At one point Milly desperately considers doing something rash, partially out of despair and misery but also partly to hurt her rather insensitive husband (whose behaviour is never properly explained), by travelling to Yorkshire from the film’s setting of London – the fact that she goes through with it is one thing, the fact that she gets there by taxi on their credit card is quite another and surely grounds for divorce alone never mind what she is contemplating doing once there. There is a link made with ‘Wuthering Heights’ which the pair of them love (it’s set on the Yorkshire moors) and indeed Kate Bush’s memorable 1978 song based on the novel (see below) – all I can say is beware following classic romantic literature too closely, it doesn’t exactly set many good examples – the Red Dragon still remembers the slew of youngsters shedding themselves of their mortality after publication of Goethe’s 1774 ‘The Sorrows of Young Werther’, wherein the protagonist kills himself over unrequited love, although ironically Goethe wrote it to successfully purge his own dangerously morbid obsession with a young woman.
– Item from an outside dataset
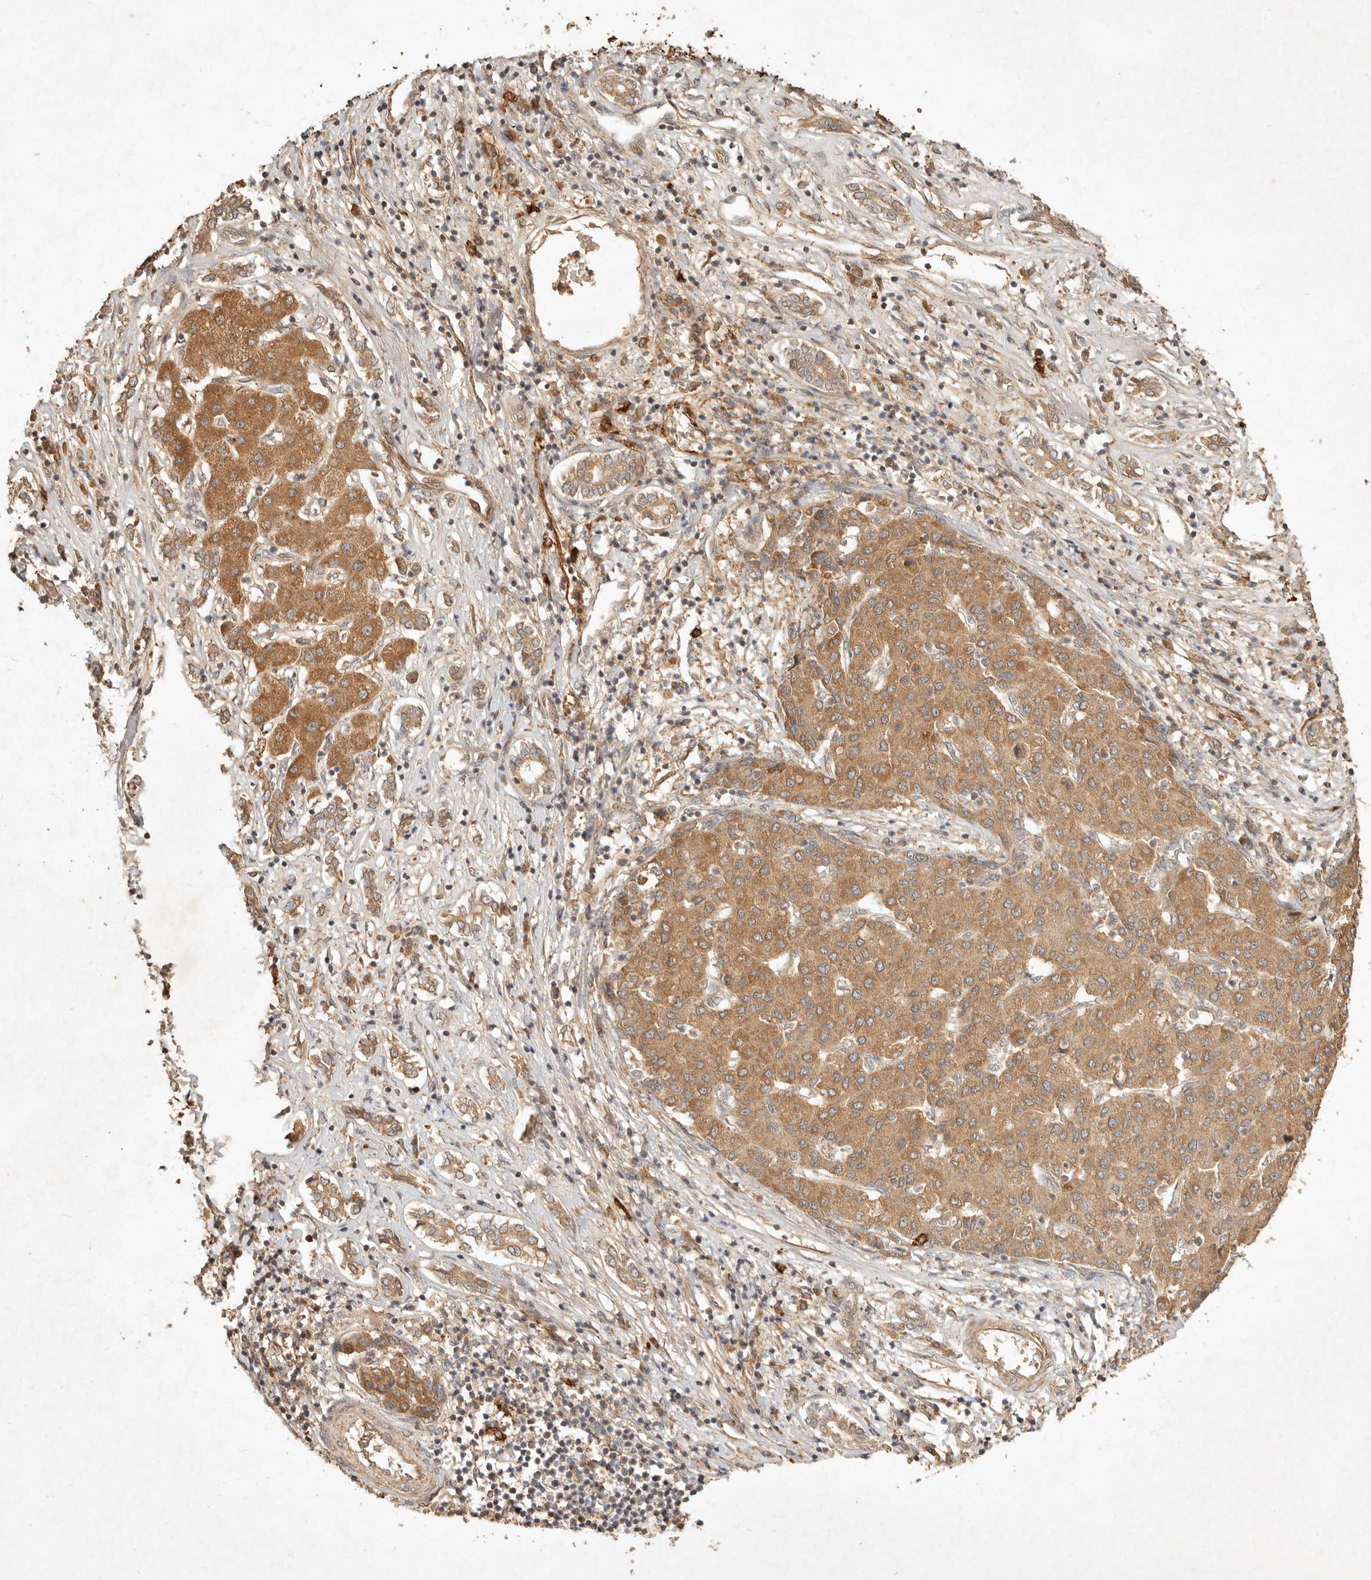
{"staining": {"intensity": "moderate", "quantity": ">75%", "location": "cytoplasmic/membranous"}, "tissue": "liver cancer", "cell_type": "Tumor cells", "image_type": "cancer", "snomed": [{"axis": "morphology", "description": "Carcinoma, Hepatocellular, NOS"}, {"axis": "topography", "description": "Liver"}], "caption": "The histopathology image displays staining of liver cancer (hepatocellular carcinoma), revealing moderate cytoplasmic/membranous protein expression (brown color) within tumor cells. (Stains: DAB (3,3'-diaminobenzidine) in brown, nuclei in blue, Microscopy: brightfield microscopy at high magnification).", "gene": "CLEC4C", "patient": {"sex": "male", "age": 65}}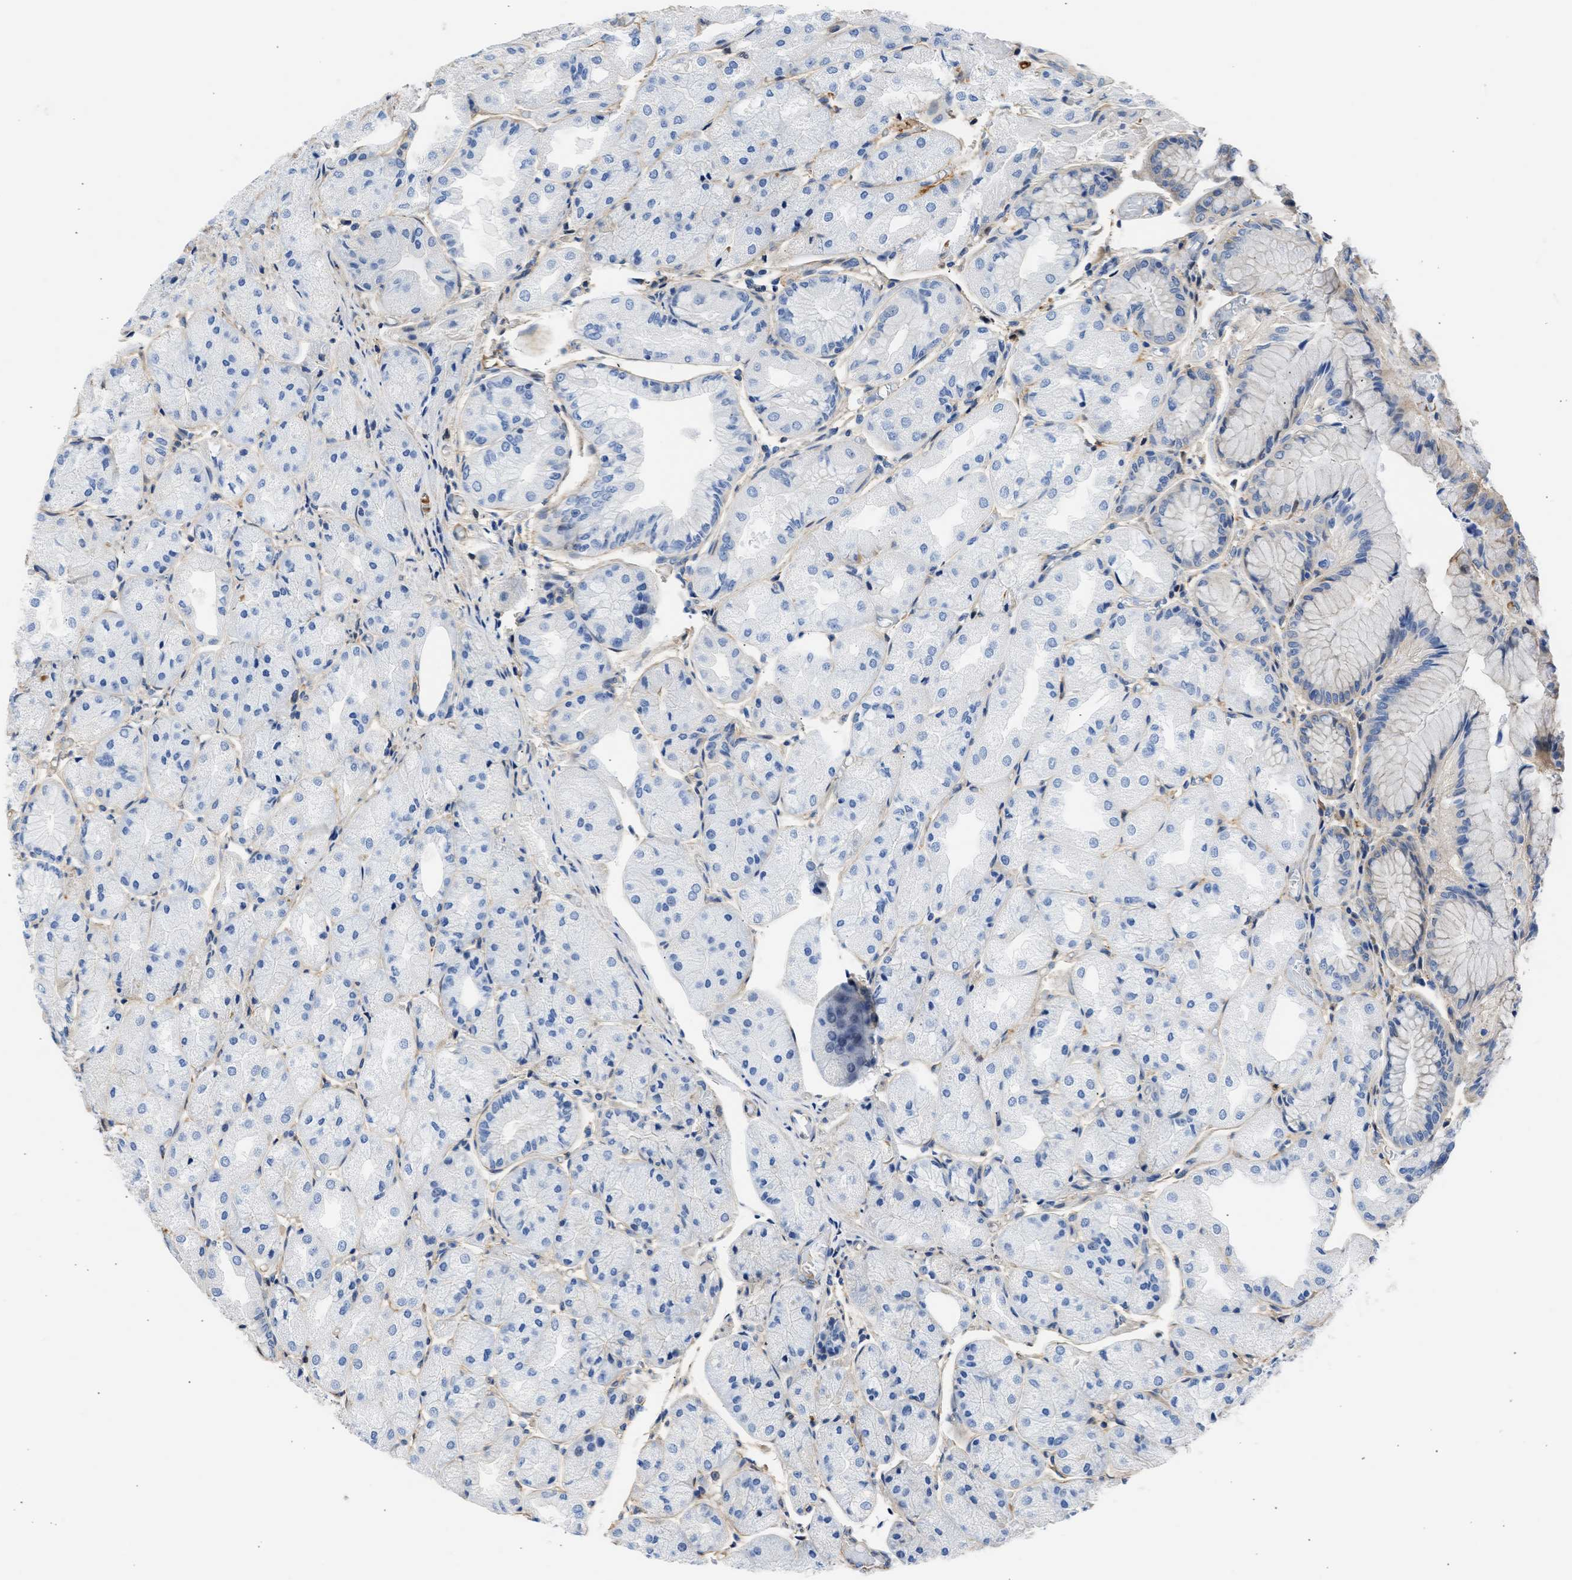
{"staining": {"intensity": "moderate", "quantity": "<25%", "location": "cytoplasmic/membranous"}, "tissue": "stomach", "cell_type": "Glandular cells", "image_type": "normal", "snomed": [{"axis": "morphology", "description": "Normal tissue, NOS"}, {"axis": "topography", "description": "Stomach, upper"}], "caption": "DAB immunohistochemical staining of benign human stomach shows moderate cytoplasmic/membranous protein expression in approximately <25% of glandular cells. Immunohistochemistry (ihc) stains the protein in brown and the nuclei are stained blue.", "gene": "MAS1L", "patient": {"sex": "male", "age": 72}}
Penned by actress and writer Morwenna Banks and directed by Catherine Hardwicke (‘Twilight’ 08, ‘Red Riding Hood’ 11) it comes as no surprise that the material, whilst fictional, is based on Banks’s memories of her friends going through similar events, and the film very much has that appeal of detailing something most people can relate to on some level, but it remains Barrymore and Collette’s performances that really anchor and sell the whole thing.